Paper long abstract:
This paper proposes a theory of casual help. Drawing on my doctoral fieldwork with Romanian migrants in London, whom I observed navigating the city's gig economy and informal housing market by mobilising their networks of conationals, I show here how precarity can act as a force of mutual assistance. Casting a critical look at social theories which posited an age of neoliberal anomie, I argue that we can hardly view the waning of post-war solidarities as a complete waning of care. Rather than ushering in a "death of the we", as Richard Sennett and Zygmunt Bauman both fatalistically posit, I show how from subletting from a friend, in order to bypass arresting rents, to finding clients through family, when working on self-employed status, precarity can create a myriad spaces of need, and of thus of help.
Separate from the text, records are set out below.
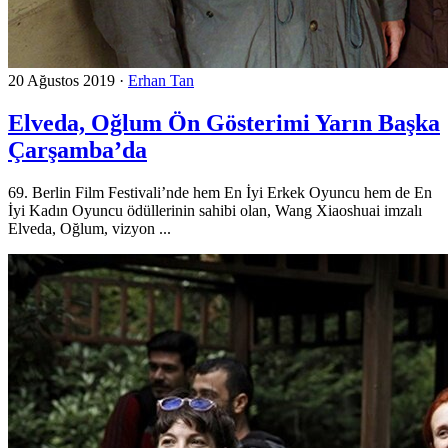
20 Ağustos 2019
·
Erhan Tan
Elveda, Oğlum Ön Gösterimi Yarın Başka
Çarşamba’da
69. Berlin Film Festivali’nde hem En İyi Erkek Oyuncu hem de En
İyi Kadın Oyuncu ödüllerinin sahibi olan, Wang Xiaoshuai imzalı
Elveda, Oğlum, vizyon ...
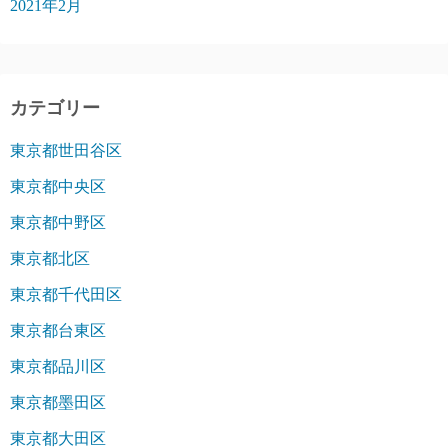
2021年2月
カテゴリー
東京都世田谷区
東京都中央区
東京都中野区
東京都北区
東京都千代田区
東京都台東区
東京都品川区
東京都墨田区
東京都大田区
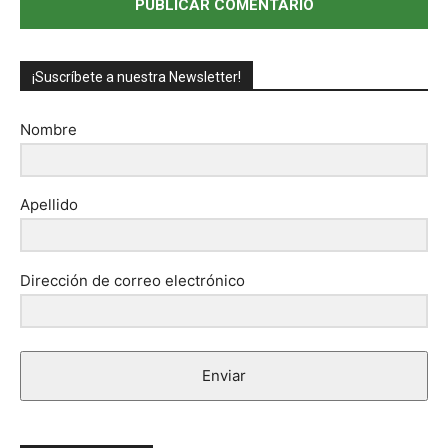
¡Suscríbete a nuestra Newsletter!
Nombre
Apellido
Dirección de correo electrónico
Enviar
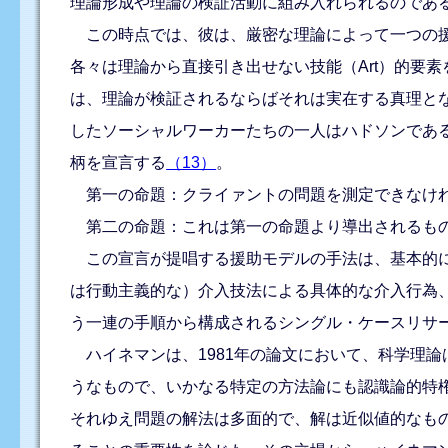
理論形成や理論の検証活動に組み入れられるのであ
この時点では、彼は、厳密な理論によって一つの援
各々は理論から直接引き出せない技能（Art）的要
は、理論が検証されるならばそれは実在する真理と
したソーシャルワーカーたちの一人はハドソンであ
柄を宣言する
（13）
。
第一の命題：クライァントの問題を測定できなけ
第二の命題：これは第一の命題より導出されるもの
この宣言が提唱する援助モデルの手法は、基本的に
は行動主義的な）介入技法による具体的な介入行為
う一連の手順から構成されるシングル・ケースリサ
ハイネマンは、1981年の論文において、科学理
うなもので、いかなる特定の方法論にも認識論的特
それゆえ問題の解法は多面的で、解は近似値的なも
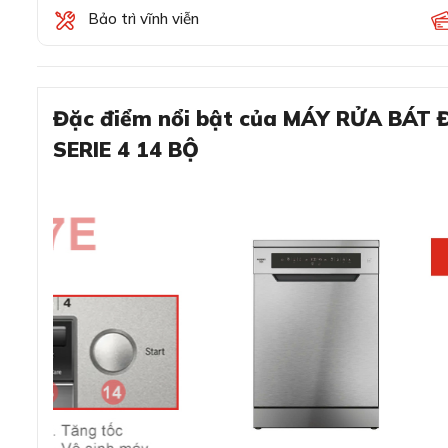
Bảo trì vĩnh viễn
Đặc điểm nổi bật của MÁY RỬA BÁT
SERIE 4 14 BỘ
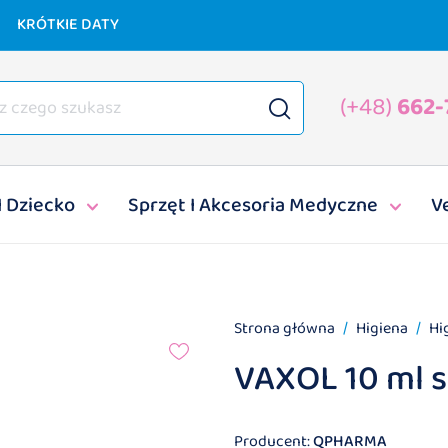
KRÓTKIE DATY
(+48)
662-
I Dziecko
Sprzęt I Akcesoria Medyczne
V
Strona główna
Higiena
Hi
VAXOL 10 ml s
Producent:
QPHARMA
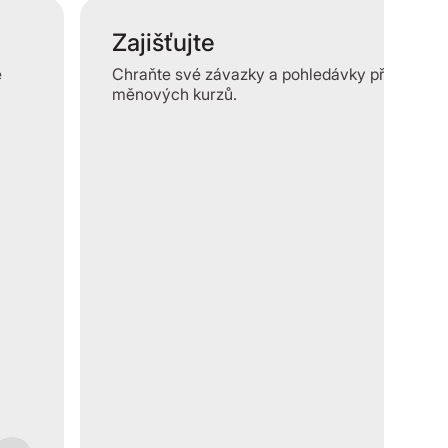
Zajišťujte
e
Chraňte své závazky a pohledávky před výky
měnových kurzů.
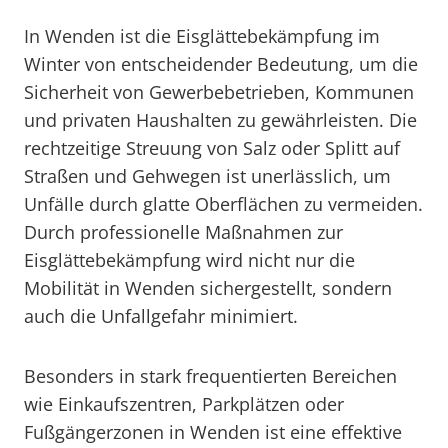
In Wenden ist die Eisglättebekämpfung im
Winter von entscheidender Bedeutung, um die
Sicherheit von Gewerbebetrieben, Kommunen
und privaten Haushalten zu gewährleisten. Die
rechtzeitige Streuung von Salz oder Splitt auf
Straßen und Gehwegen ist unerlässlich, um
Unfälle durch glatte Oberflächen zu vermeiden.
Durch professionelle Maßnahmen zur
Eisglättebekämpfung wird nicht nur die
Mobilität in Wenden sichergestellt, sondern
auch die Unfallgefahr minimiert.
Besonders in stark frequentierten Bereichen
wie Einkaufszentren, Parkplätzen oder
Fußgängerzonen in Wenden ist eine effektive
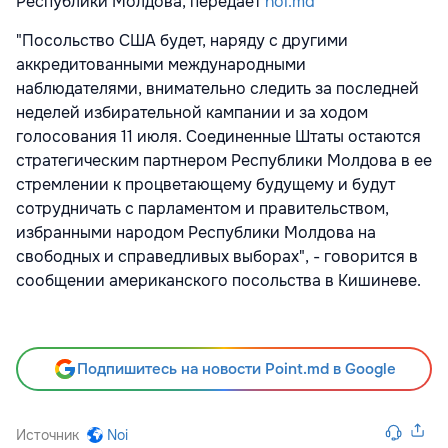
Республики Молдова, передает
noi.md
"Посольство США будет, наряду с другими
аккредитованными международными
наблюдателями, внимательно следить за последней
неделей избирательной кампании и за ходом
голосования 11 июля. Соединенные Штаты остаются
стратегическим партнером Республики Молдова в ее
стремлении к процветающему будущему и будут
сотрудничать с парламентом и правительством,
избранными народом Республики Молдова на
свободных и справедливых выборах", - говорится в
сообщении американского посольства в Кишиневе.
Подпишитесь на новости Point.md в Google
Источник
Noi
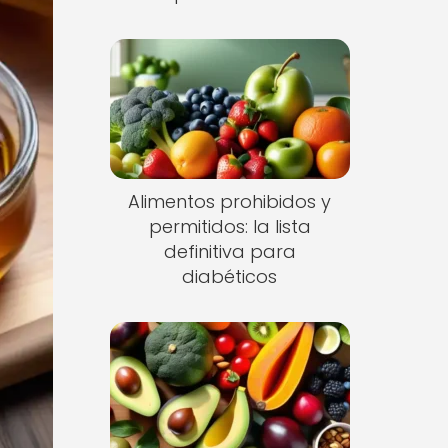
Alimentos prohibidos y
permitidos: la lista
definitiva para
diabéticos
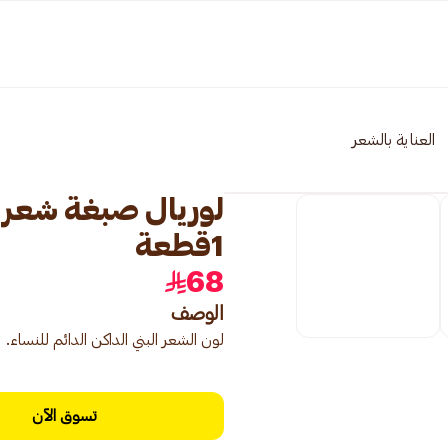
العناية بالشعر
1قطعة
68
الوصف
لون الشعر البني الداكن الدائم للنساء.
تسوق الآن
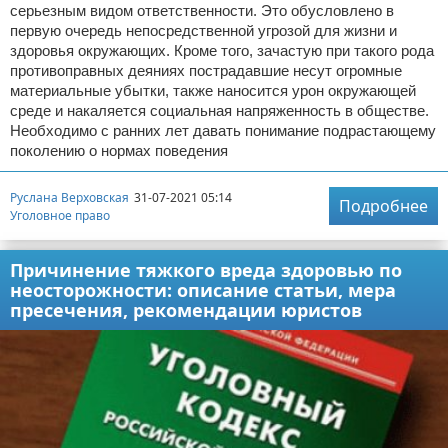
серьезным видом ответственности. Это обусловлено в
первую очередь непосредственной угрозой для жизни и
здоровья окружающих. Кроме того, зачастую при такого рода
противоправных деяниях пострадавшие несут огромные
материальные убытки, также наносится урон окружающей
среде и накаляется социальная напряженность в обществе.
Необходимо с ранних лет давать понимание подрастающему
поколению о нормах поведения
Руслана Верховская
31-07-2021 05:14
Подробнее
Уголовное право
Причинение тяжкого вреда здоровью по
неосторожности: описание статьи, мера
пресечения, рекомендации юристов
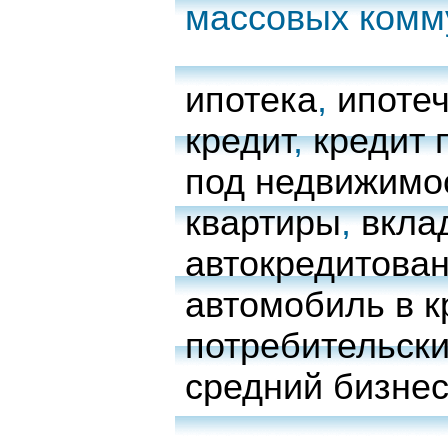
массовых комм
ипотека
,
ипоте
кредит
,
кредит 
под недвижимо
квартиры
,
вкла
автокредитова
автомобиль в к
потребительски
средний бизне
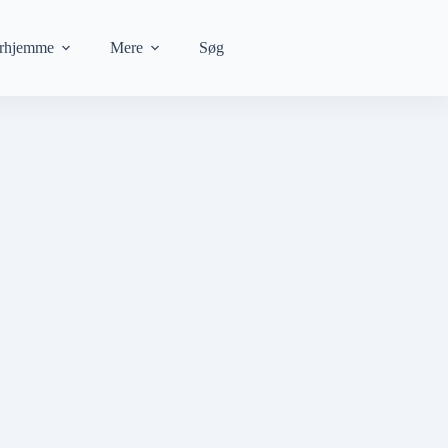
rhjemme
Mere
Søg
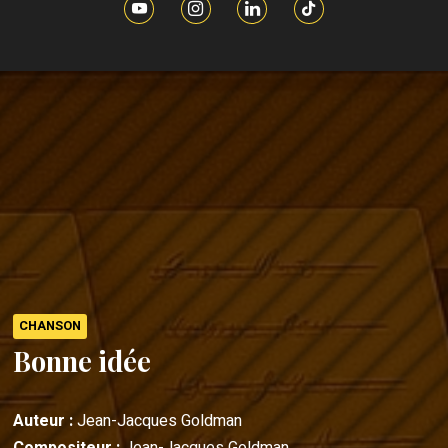
CHANSON
Bonne idée
Auteur :
Jean-Jacques Goldman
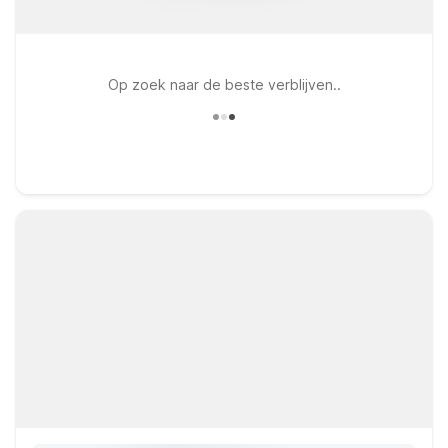
Op zoek naar de beste verblijven..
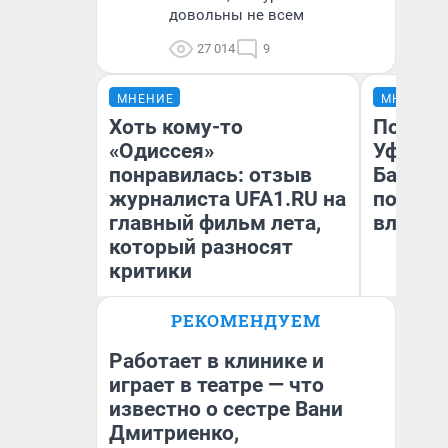
довольны не всем
27 014
9
МНЕНИЕ
МНЕНИЕ
Хоть кому-то
Почему
«Одиссея»
Уфы: ж
понравилась: отзыв
Башкир
журналиста UFA1.RU на
побыва
главный фильм лета,
влюбил
который разносят
критики
РЕКОМЕНДУЕМ
Антон Селиверстов
На
Журналист UFA1.RU
Работает в клинике и
играет в театре — что
известно о сестре Вани
Дмитриенко,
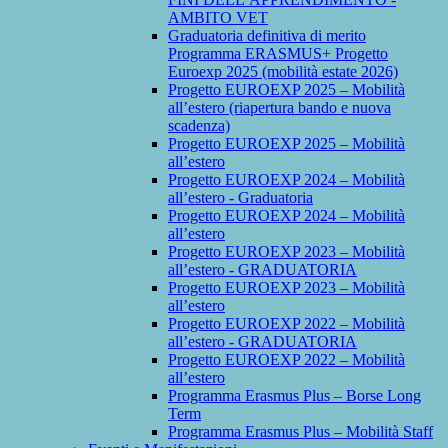
AMBITO VET
Graduatoria definitiva di merito
Programma ERASMUS+ Progetto
Euroexp 2025 (mobilità estate 2026)
Progetto EUROEXP 2025 – Mobilità
all’estero (riapertura bando e nuova
scadenza)
Progetto EUROEXP 2025 – Mobilità
all’estero
Progetto EUROEXP 2024 – Mobilità
all’estero - Graduatoria
Progetto EUROEXP 2024 – Mobilità
all’estero
Progetto EUROEXP 2023 – Mobilità
all’estero - GRADUATORIA
Progetto EUROEXP 2023 – Mobilità
all’estero
Progetto EUROEXP 2022 – Mobilità
all’estero - GRADUATORIA
Progetto EUROEXP 2022 – Mobilità
all’estero
Programma Erasmus Plus – Borse Long
Term
Programma Erasmus Plus – Mobilità Staff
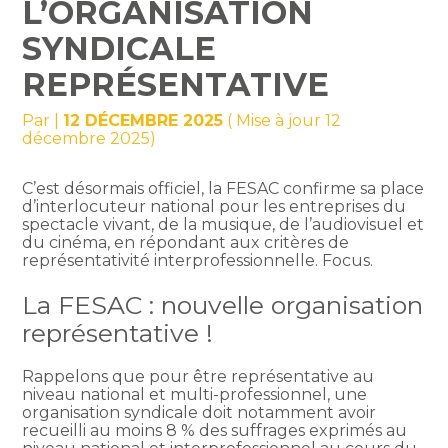
L’ORGANISATION
SYNDICALE
REPRÉSENTATIVE
Par
|
12 DÉCEMBRE 2025
( Mise à jour 12
décembre 2025)
C’est désormais officiel, la FESAC confirme sa place
d’interlocuteur national pour les entreprises du
spectacle vivant, de la musique, de l’audiovisuel et
du cinéma, en répondant aux critères de
représentativité interprofessionnelle. Focus.
La FESAC : nouvelle organisation
représentative !
Rappelons que pour être représentative au
niveau national et multi-professionnel, une
organisation syndicale doit notamment avoir
recueilli au moins 8 % des suffrages exprimés au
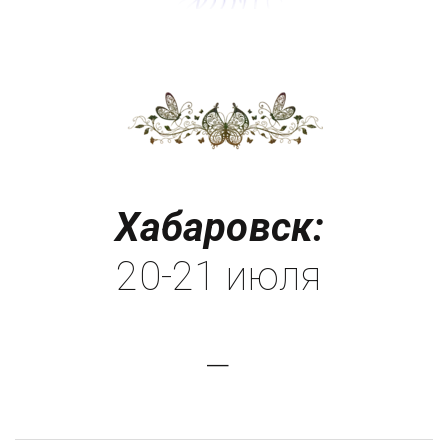
Хабаровск:
20-21 июля 
_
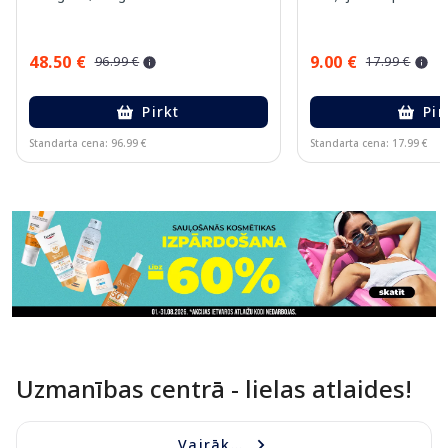
48.50 €
9.00 €
96.99 €
17.99 €
Pirkt
Pir
Standarta cena: 96.99 €
Standarta cena: 17.99 €
Page 1 of 11
Uzmanības centrā - lielas atlaides!
Vairāk...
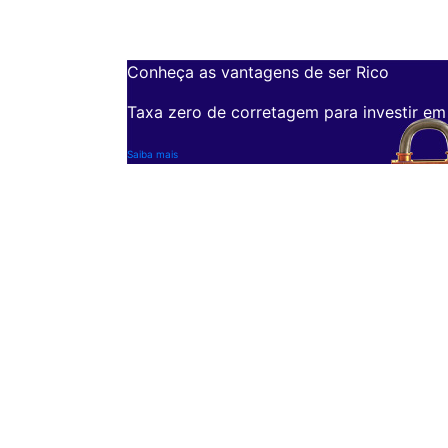
Conheça as vantagens de ser Rico
Taxa zero de corretagem para investir em
Saiba mais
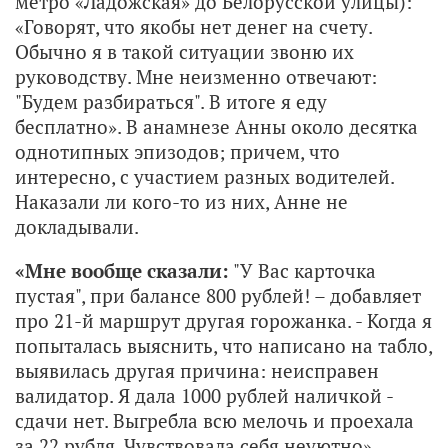
метро «Ладожская» до Белорусской улицы):
«Говорят, что якобы нет денег на счету.
Обычно я в такой ситуации звоню их
руководству. Мне неизменно отвечают:
"Будем разбираться". В итоге я еду
бесплатно». В анамнезе Анны около десятка
однотипных эпизодов; причем, что
интересно, с участием разных водителей.
Наказали ли кого-то из них, Анне не
докладывали.
«Мне вообще сказали:
"У Вас карточка
пустая", при балансе 800 рублей! – добавляет
про 21-й маршрут другая горожанка. - Когда я
попыталась выяснить, что написано на табло,
выявилась другая причина: неисправен
валидатор. Я дала 1000 рублей наличкой -
сдачи нет. Выгребла всю мелочь и проехала
за 22 рубля. Чувствовала себя неуютно».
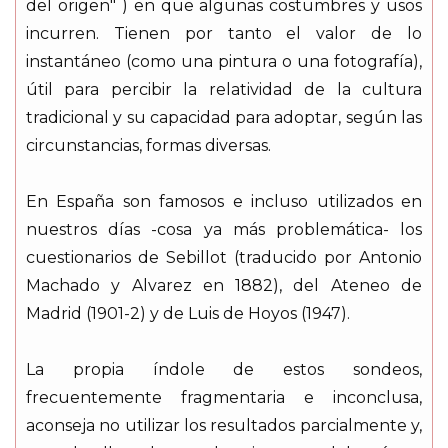
del origen" ) en que algunas costumbres y usos
incurren. Tienen por tanto el valor de lo
instantáneo (como una pintura o una fotografía),
útil para percibir la relatividad de la cultura
tradicional y su capacidad para adoptar, según las
circunstancias, formas diversas.
En España son famosos e incluso utilizados en
nuestros días -cosa ya más problemática- los
cuestionarios de Sebillot (traducido por Antonio
Machado y Alvarez en 1882), del Ateneo de
Madrid (1901-2) y de Luis de Hoyos (1947).
La propia índole de estos sondeos,
frecuentemente fragmentaria e inconclusa,
aconseja no utilizar los resultados parcialmente y,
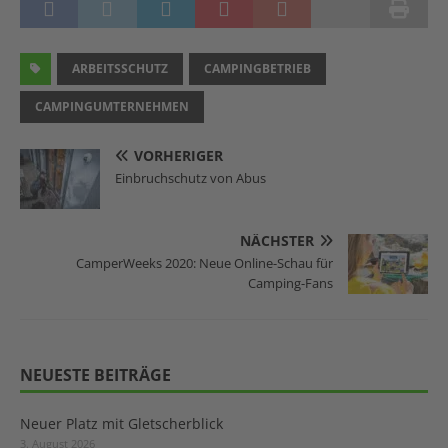
ARBEITSSCHUTZ
CAMPINGBETRIEB
CAMPINGUMTERNEHMEN
VORHERIGER
Einbruchschutz von Abus
NÄCHSTER
CamperWeeks 2020: Neue Online-Schau für
Camping-Fans
NEUESTE BEITRÄGE
Neuer Platz mit Gletscherblick
3. August 2026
To draw attention to these moments of casual help is not to romanticise the weapons of the weak, or to discount the risks of devolving social security from state to personal connections. What I propose, rather, is an inquiry into the sociality of precarity which takes seriously the unstable solidarities it generates. An inquiry which does not discount expressions of care for their momentariness, but takes seriously the mixing of interest and affect. It is by focusing on these expressions of casual help that, I conclude, we may gauge the potential for resistance, and mount new critiques against the political economic conditions which have turned precarity into the order of the day.